[Opening Extracted records section]
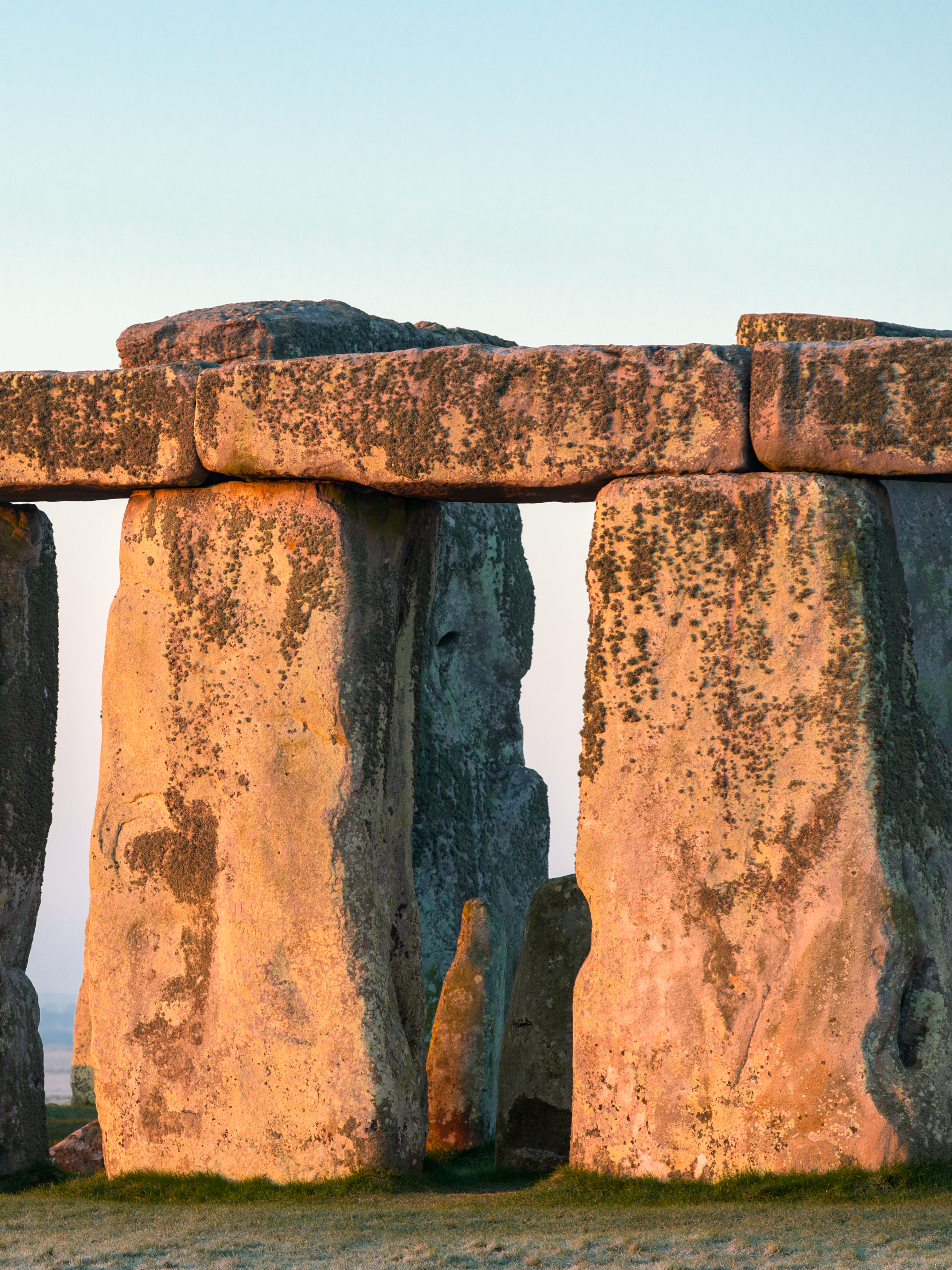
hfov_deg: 5.6
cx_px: 126
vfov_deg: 7.4
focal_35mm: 267
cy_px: 635
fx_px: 9790
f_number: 5.6
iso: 250
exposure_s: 1/160
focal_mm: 185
[Closing Extracted records section]
# Instruction
Every line in the data above needs to be given again exactly, pictures aside.

# Written answer
hfov_deg: 5.6
cx_px: 126
vfov_deg: 7.4
focal_35mm: 267
cy_px: 635
fx_px: 9790
f_number: 5.6
iso: 250
exposure_s: 1/160
focal_mm: 185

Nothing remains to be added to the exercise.